** What is being asked **
From the listing below, reproduce word for word the part that opens with the line containing "[18] Imaie, E., Sheikholeslami, A., and" and closes with the line containing "[19] Cassola, F., and"; reproduce nothing else.

** Records for processing **
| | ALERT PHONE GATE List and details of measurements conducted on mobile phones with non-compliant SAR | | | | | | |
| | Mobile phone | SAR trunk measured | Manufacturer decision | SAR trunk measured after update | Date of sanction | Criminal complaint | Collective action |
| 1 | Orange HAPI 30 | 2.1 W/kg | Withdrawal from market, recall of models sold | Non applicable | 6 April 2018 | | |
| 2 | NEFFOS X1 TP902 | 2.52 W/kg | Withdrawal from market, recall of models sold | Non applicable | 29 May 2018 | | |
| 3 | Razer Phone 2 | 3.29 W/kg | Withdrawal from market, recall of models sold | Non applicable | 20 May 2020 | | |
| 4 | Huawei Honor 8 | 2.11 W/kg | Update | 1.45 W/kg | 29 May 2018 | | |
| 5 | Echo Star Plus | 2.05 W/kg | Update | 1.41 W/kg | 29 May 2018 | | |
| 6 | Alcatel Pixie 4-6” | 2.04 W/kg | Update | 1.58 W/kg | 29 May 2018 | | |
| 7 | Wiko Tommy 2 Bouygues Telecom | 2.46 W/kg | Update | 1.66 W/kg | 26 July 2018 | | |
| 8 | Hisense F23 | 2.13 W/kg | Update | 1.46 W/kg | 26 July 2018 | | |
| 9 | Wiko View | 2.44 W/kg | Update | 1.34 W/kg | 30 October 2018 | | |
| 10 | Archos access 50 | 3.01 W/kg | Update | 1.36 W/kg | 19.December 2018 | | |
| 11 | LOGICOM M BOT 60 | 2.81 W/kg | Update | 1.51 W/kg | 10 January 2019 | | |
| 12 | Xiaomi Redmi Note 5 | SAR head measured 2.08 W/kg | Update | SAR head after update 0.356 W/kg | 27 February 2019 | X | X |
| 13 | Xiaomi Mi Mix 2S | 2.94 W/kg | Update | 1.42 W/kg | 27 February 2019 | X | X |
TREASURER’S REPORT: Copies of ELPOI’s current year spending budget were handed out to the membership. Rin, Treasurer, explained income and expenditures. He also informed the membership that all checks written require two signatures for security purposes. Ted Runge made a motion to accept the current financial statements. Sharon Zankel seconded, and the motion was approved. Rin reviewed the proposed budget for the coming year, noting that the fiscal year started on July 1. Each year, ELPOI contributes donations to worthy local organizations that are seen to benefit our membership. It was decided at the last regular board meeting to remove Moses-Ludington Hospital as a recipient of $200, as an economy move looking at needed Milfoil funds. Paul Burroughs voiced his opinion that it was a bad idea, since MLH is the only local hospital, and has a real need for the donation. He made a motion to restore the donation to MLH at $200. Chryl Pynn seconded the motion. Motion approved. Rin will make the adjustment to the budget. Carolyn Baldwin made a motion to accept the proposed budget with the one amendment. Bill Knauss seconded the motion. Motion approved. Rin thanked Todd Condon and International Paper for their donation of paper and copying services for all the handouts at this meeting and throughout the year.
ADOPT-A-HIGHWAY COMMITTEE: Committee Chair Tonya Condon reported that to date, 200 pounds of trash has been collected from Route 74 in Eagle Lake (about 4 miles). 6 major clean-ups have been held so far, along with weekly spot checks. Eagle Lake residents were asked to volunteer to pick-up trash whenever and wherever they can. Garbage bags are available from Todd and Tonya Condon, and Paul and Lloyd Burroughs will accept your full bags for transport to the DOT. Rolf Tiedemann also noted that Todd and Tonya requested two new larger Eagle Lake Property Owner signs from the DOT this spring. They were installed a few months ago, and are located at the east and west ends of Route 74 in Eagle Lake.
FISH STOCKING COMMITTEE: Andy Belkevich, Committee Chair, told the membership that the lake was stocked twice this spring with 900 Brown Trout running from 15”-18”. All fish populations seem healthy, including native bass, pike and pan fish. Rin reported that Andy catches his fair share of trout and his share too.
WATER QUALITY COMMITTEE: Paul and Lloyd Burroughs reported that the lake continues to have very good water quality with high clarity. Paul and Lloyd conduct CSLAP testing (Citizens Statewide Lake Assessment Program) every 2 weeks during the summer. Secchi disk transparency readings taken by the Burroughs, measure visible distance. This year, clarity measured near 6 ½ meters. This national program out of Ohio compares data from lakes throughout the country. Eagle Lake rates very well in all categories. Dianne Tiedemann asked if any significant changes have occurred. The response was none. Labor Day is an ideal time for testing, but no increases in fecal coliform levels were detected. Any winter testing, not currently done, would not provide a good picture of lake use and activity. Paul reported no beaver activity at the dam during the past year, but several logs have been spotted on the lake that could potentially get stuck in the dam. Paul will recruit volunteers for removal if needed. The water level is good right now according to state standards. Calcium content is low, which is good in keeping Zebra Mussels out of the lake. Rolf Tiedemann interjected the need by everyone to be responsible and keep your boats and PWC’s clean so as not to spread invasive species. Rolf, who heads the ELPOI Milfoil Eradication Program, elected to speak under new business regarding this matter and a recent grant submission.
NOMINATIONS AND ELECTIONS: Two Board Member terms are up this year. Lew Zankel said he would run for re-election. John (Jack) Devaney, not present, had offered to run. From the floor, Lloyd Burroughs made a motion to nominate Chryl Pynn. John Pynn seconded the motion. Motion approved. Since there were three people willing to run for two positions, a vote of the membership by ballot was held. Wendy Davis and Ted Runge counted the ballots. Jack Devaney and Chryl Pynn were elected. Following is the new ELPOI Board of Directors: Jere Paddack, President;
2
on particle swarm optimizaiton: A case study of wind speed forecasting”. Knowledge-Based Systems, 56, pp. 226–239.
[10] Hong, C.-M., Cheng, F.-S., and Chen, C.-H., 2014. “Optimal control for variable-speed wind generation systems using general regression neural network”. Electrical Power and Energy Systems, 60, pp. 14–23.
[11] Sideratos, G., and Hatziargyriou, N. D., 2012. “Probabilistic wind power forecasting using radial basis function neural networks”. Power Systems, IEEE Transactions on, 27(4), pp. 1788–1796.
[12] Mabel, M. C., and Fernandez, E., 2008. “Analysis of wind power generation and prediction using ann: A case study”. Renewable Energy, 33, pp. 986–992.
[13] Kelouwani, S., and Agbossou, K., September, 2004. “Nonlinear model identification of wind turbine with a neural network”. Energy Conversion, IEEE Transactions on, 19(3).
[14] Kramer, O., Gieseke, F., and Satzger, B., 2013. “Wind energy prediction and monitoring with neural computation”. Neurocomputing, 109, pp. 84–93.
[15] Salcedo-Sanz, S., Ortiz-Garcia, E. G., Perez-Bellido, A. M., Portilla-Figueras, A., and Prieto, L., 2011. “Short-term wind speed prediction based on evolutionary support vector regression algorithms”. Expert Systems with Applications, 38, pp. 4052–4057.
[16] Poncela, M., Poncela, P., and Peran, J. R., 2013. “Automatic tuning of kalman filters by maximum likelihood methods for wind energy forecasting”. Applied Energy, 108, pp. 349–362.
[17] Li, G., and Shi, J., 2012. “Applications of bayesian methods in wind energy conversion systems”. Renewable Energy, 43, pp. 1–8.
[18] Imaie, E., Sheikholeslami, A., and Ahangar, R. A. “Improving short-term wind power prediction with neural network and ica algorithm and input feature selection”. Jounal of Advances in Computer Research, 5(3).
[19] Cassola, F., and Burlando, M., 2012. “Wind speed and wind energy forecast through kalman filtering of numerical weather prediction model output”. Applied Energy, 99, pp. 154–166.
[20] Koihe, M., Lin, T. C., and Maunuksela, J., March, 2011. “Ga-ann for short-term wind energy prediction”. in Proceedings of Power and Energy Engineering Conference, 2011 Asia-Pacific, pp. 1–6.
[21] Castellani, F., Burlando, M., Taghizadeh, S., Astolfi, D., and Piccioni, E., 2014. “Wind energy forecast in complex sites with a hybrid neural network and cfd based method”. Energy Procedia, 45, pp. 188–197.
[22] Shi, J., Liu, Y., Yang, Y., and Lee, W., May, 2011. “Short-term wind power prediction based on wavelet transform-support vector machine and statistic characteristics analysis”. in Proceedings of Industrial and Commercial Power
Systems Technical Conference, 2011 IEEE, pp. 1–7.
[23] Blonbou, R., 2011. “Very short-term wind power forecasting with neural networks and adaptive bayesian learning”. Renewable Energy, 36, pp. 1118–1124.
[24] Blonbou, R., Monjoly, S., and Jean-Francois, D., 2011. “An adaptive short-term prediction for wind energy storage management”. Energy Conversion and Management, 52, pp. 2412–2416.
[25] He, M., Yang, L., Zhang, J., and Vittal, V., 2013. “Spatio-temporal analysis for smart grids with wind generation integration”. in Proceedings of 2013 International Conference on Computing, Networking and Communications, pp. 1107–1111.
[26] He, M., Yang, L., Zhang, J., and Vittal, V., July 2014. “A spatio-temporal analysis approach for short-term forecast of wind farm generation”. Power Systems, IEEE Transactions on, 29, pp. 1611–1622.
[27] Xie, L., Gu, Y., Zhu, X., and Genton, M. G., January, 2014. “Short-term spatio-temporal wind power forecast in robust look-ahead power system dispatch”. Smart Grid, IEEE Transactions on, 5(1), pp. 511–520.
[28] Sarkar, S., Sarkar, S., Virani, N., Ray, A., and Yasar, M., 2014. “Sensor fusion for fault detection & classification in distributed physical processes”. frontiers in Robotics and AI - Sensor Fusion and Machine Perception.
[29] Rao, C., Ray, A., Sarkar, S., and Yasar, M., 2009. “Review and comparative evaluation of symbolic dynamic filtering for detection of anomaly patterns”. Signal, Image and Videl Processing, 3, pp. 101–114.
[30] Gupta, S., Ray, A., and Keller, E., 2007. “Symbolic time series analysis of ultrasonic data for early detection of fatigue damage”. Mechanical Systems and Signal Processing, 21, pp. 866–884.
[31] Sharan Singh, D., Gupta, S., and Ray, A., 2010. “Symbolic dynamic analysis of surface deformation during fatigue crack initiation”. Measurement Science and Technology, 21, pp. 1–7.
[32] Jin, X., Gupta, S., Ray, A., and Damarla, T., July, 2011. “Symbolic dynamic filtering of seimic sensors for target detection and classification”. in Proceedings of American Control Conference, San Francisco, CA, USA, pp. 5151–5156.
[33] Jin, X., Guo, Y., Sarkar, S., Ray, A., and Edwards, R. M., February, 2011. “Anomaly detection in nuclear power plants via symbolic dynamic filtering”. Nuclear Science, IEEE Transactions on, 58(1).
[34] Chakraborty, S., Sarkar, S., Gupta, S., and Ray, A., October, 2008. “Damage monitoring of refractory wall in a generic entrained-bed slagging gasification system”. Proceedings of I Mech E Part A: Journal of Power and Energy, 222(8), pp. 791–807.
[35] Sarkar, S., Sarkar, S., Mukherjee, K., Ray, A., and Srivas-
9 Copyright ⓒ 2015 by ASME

** Final answer **
[18] Imaie, E., Sheikholeslami, A., and Ahangar, R. A. “Improving short-term wind power prediction with neural network and ica algorithm and input feature selection”. Jounal of Advances in Computer Research, 5(3).
[19] Cassola, F., and Burlando, M., 2012. “Wind speed and wind energy forecast through kalman filtering of numerical weather prediction model output”. Applied Energy, 99, pp. 154–166.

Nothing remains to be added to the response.